Tatsächlich dürften sich in vielen Bereichen Fehler fast vollständig vermeiden lassen, wenn Menschen durch Technik ersetzt würden. Im Bahnverkehr kommt es immer wieder vor, dass Menschen Signale übersehen und es in der Folge zu Unfällen kommt. Eine Maschine kann ein Signal nicht übersehen.
Ein starkes Argument für Konsumenten dürfte ebenfalls der Preis sein. Automatisierung kann vieles günstiger machen. Wenn die Arbeitskraft gespart werden kann, dann dürften sich die Preise für viele Produkte oder Dienstleistungen halbieren. Man denke nur ans Taxifahren.

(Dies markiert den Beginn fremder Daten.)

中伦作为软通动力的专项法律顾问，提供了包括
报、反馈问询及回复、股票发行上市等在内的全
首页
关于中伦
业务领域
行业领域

Zusammenfassend kann man sagen: die Automatisierung ist keine Zukunftsvision, sie findet seit vielen Jahren statt. Im Gegensatz zum 20. Jahrhundert dürfte sich in den kommenden Jahren und Jahrzehnten der Prozess deutlich beschleunigen. Die Jobs in Berufsgruppen, in denen fast alles standardisiert ist, werden wegfallen. Das wird vor allem jene hart treffen, die bereits jetzt immer weniger verdienen und immer weniger die Chance haben, Vermögen aufzubauen. Das kann zu einem großen sozialen Problem werden. Der Trend ist genauso ernst zu nehmen wie der demographische Wandel. Es ist genauso langfristig und problematisch. Kümmern tut das bisher noch niemanden. Das ist ein blinder Fleck. Sich nicht mit dem Thema auseinanderzusetzen ist ein großer Fehler.